Print the data below verbatim, minus images.

__________________________________________________

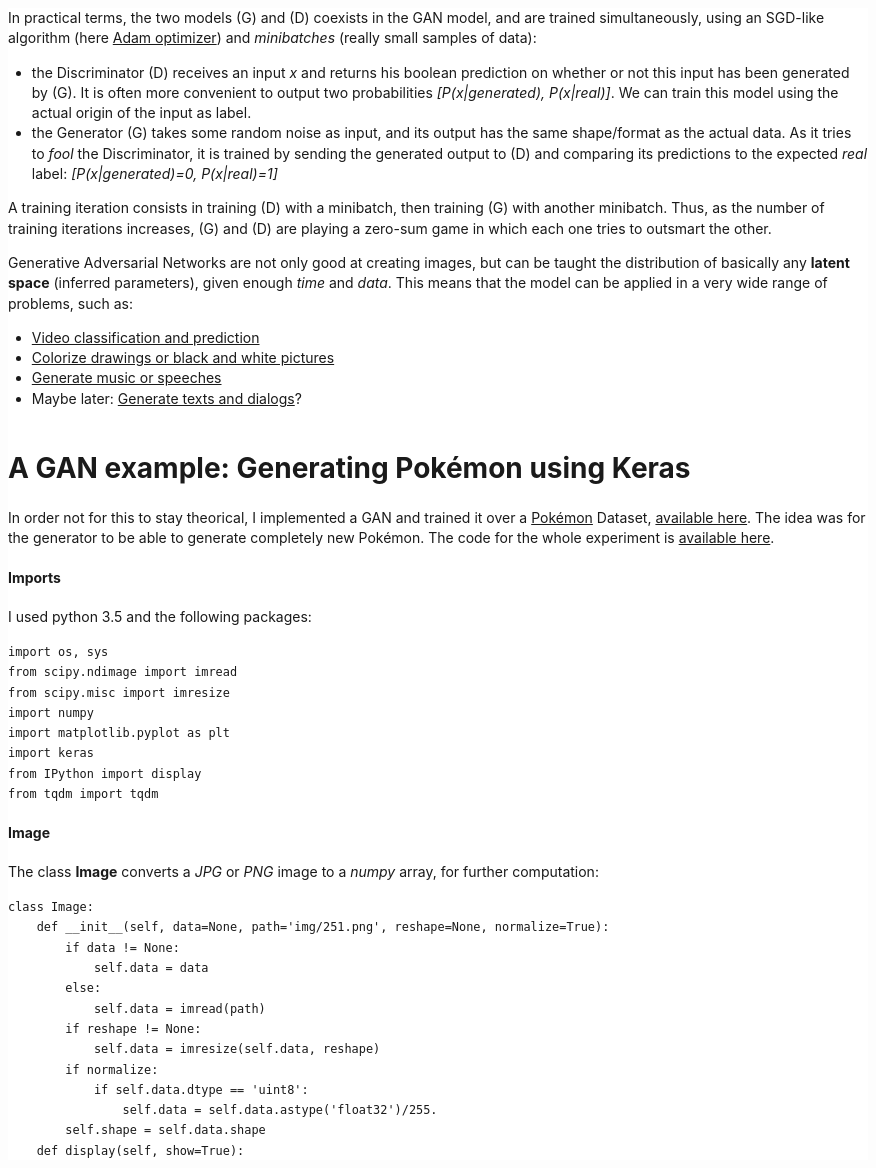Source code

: In practical terms, the two models (G) and (D) coexists in the GAN model, and are trained simultaneously, using an SGD-like algorithm (here [Adam optimizer](https://arxiv.org/abs/1412.6980)) and *minibatches* (really small samples of data):

* the Discriminator (D) receives an input *x* and returns his boolean prediction on whether or not this input has been generated by (G). It is often more convenient to output two probabilities *\[P(x\|generated), P(x\|real)\]*. We can train this model using the actual origin of the input as label. 
* the Generator (G) takes some random noise as input, and its output has the same shape/format as the actual data. As it tries to *fool* the Discriminator, it is trained by sending the generated output to (D) and comparing its predictions to the expected *real* label: *\[P(x\|generated)=0, P(x\|real)=1\]*

A training iteration consists in training (D) with a minibatch, then training (G) with another minibatch. Thus, as the number of training iterations increases, (G) and (D) are playing a zero-sum game in which each one tries to outsmart the other.

Generative Adversarial Networks are not only good at creating images, but can be taught the distribution of basically any **latent space** (inferred parameters), given enough *time* and *data*. This means that the model can be applied in a very wide range of problems, such as:

* [Video classification and prediction](http://web.mit.edu/vondrick/tinyvideo/)
* [Colorize drawings or black and white pictures](http://kvfrans.com/static/color.pdf)
* [Generate music or speeches](https://www.quora.com/Can-generative-adversarial-networks-be-used-in-sequential-data-in-recurrent-neural-networks-How-effective-would-they-be)
* Maybe later: [Generate texts and dialogs](https://www.reddit.com/r/MachineLearning/comments/40ldq6/generative_adversarial_networks_for_text/)?

# A GAN example: Generating Pokémon using Keras

In order not for this to stay theorical, I implemented a GAN and trained it over a [Pokémon](https://en.wikipedia.org/wiki/Pok%C3%A9mon) Dataset, [available here](ressources/img.zip). The idea was for the generator to be able to generate completely new Pokémon. The code for the whole experiment is [available here](ressources/project.ipynb).

#### Imports

I used python 3.5 and the following packages:

```
import os, sys
from scipy.ndimage import imread
from scipy.misc import imresize
import numpy
import matplotlib.pyplot as plt
import keras
from IPython import display
from tqdm import tqdm
```

#### Image

The class **Image** converts a *JPG* or *PNG* image to a *numpy* array, for further computation:

```
class Image:
    def __init__(self, data=None, path='img/251.png', reshape=None, normalize=True):
        if data != None:
            self.data = data
        else:
            self.data = imread(path)
        if reshape != None:
            self.data = imresize(self.data, reshape)
        if normalize:
            if self.data.dtype == 'uint8':
                self.data = self.data.astype('float32')/255.
        self.shape = self.data.shape
    def display(self, show=True):
```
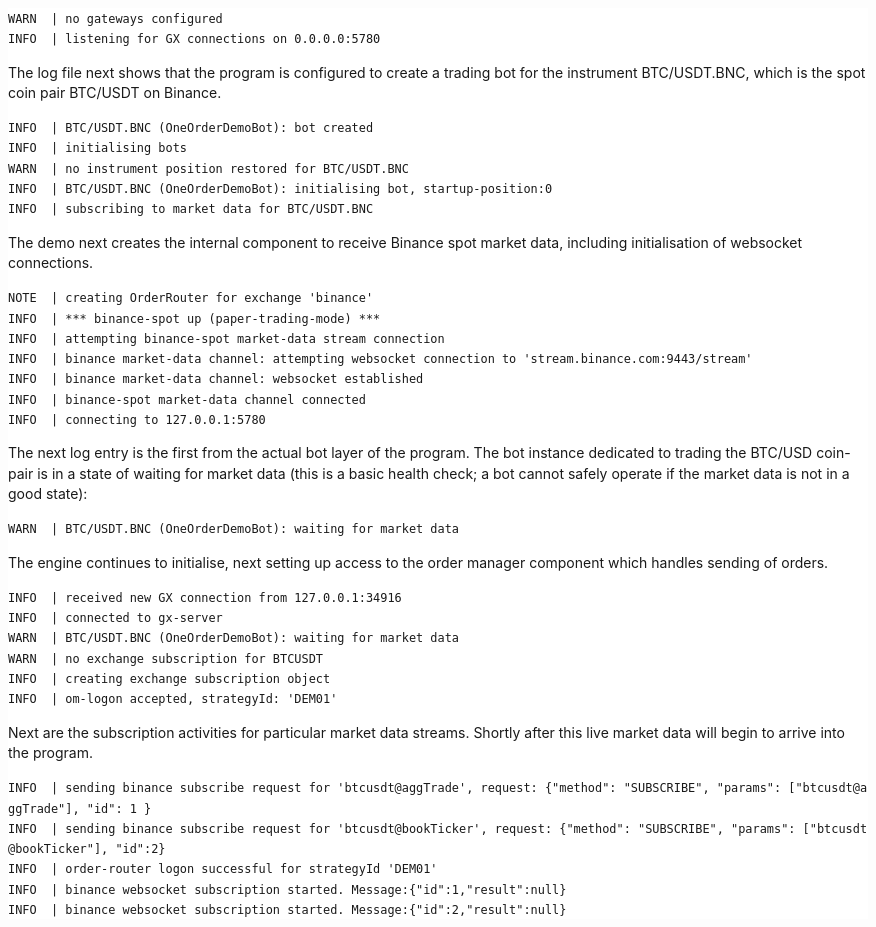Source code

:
 ```
WARN  | no gateways configured
INFO  | listening for GX connections on 0.0.0.0:5780
```

The log file next shows that the program is configured to create a trading bot
for the instrument BTC/USDT.BNC, which is the spot coin pair BTC/USDT on
Binance.

```
INFO  | BTC/USDT.BNC (OneOrderDemoBot): bot created
INFO  | initialising bots
WARN  | no instrument position restored for BTC/USDT.BNC
INFO  | BTC/USDT.BNC (OneOrderDemoBot): initialising bot, startup-position:0
INFO  | subscribing to market data for BTC/USDT.BNC
```

The demo next creates the internal component to receive Binance spot market
data, including initialisation of websocket connections.

```
NOTE  | creating OrderRouter for exchange 'binance'
INFO  | *** binance-spot up (paper-trading-mode) ***
INFO  | attempting binance-spot market-data stream connection
INFO  | binance market-data channel: attempting websocket connection to 'stream.binance.com:9443/stream'
INFO  | binance market-data channel: websocket established
INFO  | binance-spot market-data channel connected
INFO  | connecting to 127.0.0.1:5780
```

The next log entry is the first from the actual bot layer of the program.  The
bot instance dedicated to trading the BTC/USD coin-pair is in a state of waiting
for market data (this is a basic health check; a bot cannot safely operate if
the market data is not in a good state):

```
WARN  | BTC/USDT.BNC (OneOrderDemoBot): waiting for market data
```

The engine continues to initialise, next setting up access to the order manager
component which handles sending of orders.

```
INFO  | received new GX connection from 127.0.0.1:34916
INFO  | connected to gx-server
WARN  | BTC/USDT.BNC (OneOrderDemoBot): waiting for market data
WARN  | no exchange subscription for BTCUSDT
INFO  | creating exchange subscription object
INFO  | om-logon accepted, strategyId: 'DEM01'
```

Next are the subscription activities for particular market data streams.
Shortly after this live market data will begin to arrive into the program.

```
INFO  | sending binance subscribe request for 'btcusdt@aggTrade', request: {"method": "SUBSCRIBE", "params": ["btcusdt@aggTrade"], "id": 1 }
INFO  | sending binance subscribe request for 'btcusdt@bookTicker', request: {"method": "SUBSCRIBE", "params": ["btcusdt@bookTicker"], "id":2}
INFO  | order-router logon successful for strategyId 'DEM01'
INFO  | binance websocket subscription started. Message:{"id":1,"result":null}
INFO  | binance websocket subscription started. Message:{"id":2,"result":null}
```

__________________________________________________

- _SOLVED PROBLEM_
Source code

: In practical terms, the two models (G) and (D) coexists in the GAN model, and are trained simultaneously, using an SGD-like algorithm (here [Adam optimizer](https://arxiv.org/abs/1412.6980)) and *minibatches* (really small samples of data):

* the Discriminator (D) receives an input *x* and returns his boolean prediction on whether or not this input has been generated by (G). It is often more convenient to output two probabilities *\[P(x\|generated), P(x\|real)\]*. We can train this model using the actual origin of the input as label. 
* the Generator (G) takes some random noise as input, and its output has the same shape/format as the actual data. As it tries to *fool* the Discriminator, it is trained by sending the generated output to (D) and comparing its predictions to the expected *real* label: *\[P(x\|generated)=0, P(x\|real)=1\]*

A training iteration consists in training (D) with a minibatch, then training (G) with another minibatch. Thus, as the number of training iterations increases, (G) and (D) are playing a zero-sum game in which each one tries to outsmart the other.

Generative Adversarial Networks are not only good at creating images, but can be taught the distribution of basically any **latent space** (inferred parameters), given enough *time* and *data*. This means that the model can be applied in a very wide range of problems, such as:

* [Video classification and prediction](http://web.mit.edu/vondrick/tinyvideo/)
* [Colorize drawings or black and white pictures](http://kvfrans.com/static/color.pdf)
* [Generate music or speeches](https://www.quora.com/Can-generative-adversarial-networks-be-used-in-sequential-data-in-recurrent-neural-networks-How-effective-would-they-be)
* Maybe later: [Generate texts and dialogs](https://www.reddit.com/r/MachineLearning/comments/40ldq6/generative_adversarial_networks_for_text/)?

# A GAN example: Generating Pokémon using Keras

In order not for this to stay theorical, I implemented a GAN and trained it over a [Pokémon](https://en.wikipedia.org/wiki/Pok%C3%A9mon) Dataset, [available here](ressources/img.zip). The idea was for the generator to be able to generate completely new Pokémon. The code for the whole experiment is [available here](ressources/project.ipynb).

#### Imports

I used python 3.5 and the following packages:

```
import os, sys
from scipy.ndimage import imread
from scipy.misc import imresize
import numpy
import matplotlib.pyplot as plt
import keras
from IPython import display
from tqdm import tqdm
```

#### Image

The class **Image** converts a *JPG* or *PNG* image to a *numpy* array, for further computation:

```
class Image:
    def __init__(self, data=None, path='img/251.png', reshape=None, normalize=True):
        if data != None:
            self.data = data
        else:
            self.data = imread(path)
        if reshape != None:
            self.data = imresize(self.data, reshape)
        if normalize:
            if self.data.dtype == 'uint8':
                self.data = self.data.astype('float32')/255.
        self.shape = self.data.shape
    def display(self, show=True):
```
Source code

:
 ```
WARN  | no gateways configured
INFO  | listening for GX connections on 0.0.0.0:5780
```

The log file next shows that the program is configured to create a trading bot
for the instrument BTC/USDT.BNC, which is the spot coin pair BTC/USDT on
Binance.

```
INFO  | BTC/USDT.BNC (OneOrderDemoBot): bot created
INFO  | initialising bots
WARN  | no instrument position restored for BTC/USDT.BNC
INFO  | BTC/USDT.BNC (OneOrderDemoBot): initialising bot, startup-position:0
INFO  | subscribing to market data for BTC/USDT.BNC
```

The demo next creates the internal component to receive Binance spot market
data, including initialisation of websocket connections.

```
NOTE  | creating OrderRouter for exchange 'binance'
INFO  | *** binance-spot up (paper-trading-mode) ***
INFO  | attempting binance-spot market-data stream connection
INFO  | binance market-data channel: attempting websocket connection to 'stream.binance.com:9443/stream'
INFO  | binance market-data channel: websocket established
INFO  | binance-spot market-data channel connected
INFO  | connecting to 127.0.0.1:5780
```

The next log entry is the first from the actual bot layer of the program.  The
bot instance dedicated to trading the BTC/USD coin-pair is in a state of waiting
for market data (this is a basic health check; a bot cannot safely operate if
the market data is not in a good state):

```
WARN  | BTC/USDT.BNC (OneOrderDemoBot): waiting for market data
```

The engine continues to initialise, next setting up access to the order manager
component which handles sending of orders.

```
INFO  | received new GX connection from 127.0.0.1:34916
INFO  | connected to gx-server
WARN  | BTC/USDT.BNC (OneOrderDemoBot): waiting for market data
WARN  | no exchange subscription for BTCUSDT
INFO  | creating exchange subscription object
INFO  | om-logon accepted, strategyId: 'DEM01'
```

Next are the subscription activities for particular market data streams.
Shortly after this live market data will begin to arrive into the program.

```
INFO  | sending binance subscribe request for 'btcusdt@aggTrade', request: {"method": "SUBSCRIBE", "params": ["btcusdt@aggTrade"], "id": 1 }
INFO  | sending binance subscribe request for 'btcusdt@bookTicker', request: {"method": "SUBSCRIBE", "params": ["btcusdt@bookTicker"], "id":2}
INFO  | order-router logon successful for strategyId 'DEM01'
INFO  | binance websocket subscription started. Message:{"id":1,"result":null}
INFO  | binance websocket subscription started. Message:{"id":2,"result":null}
```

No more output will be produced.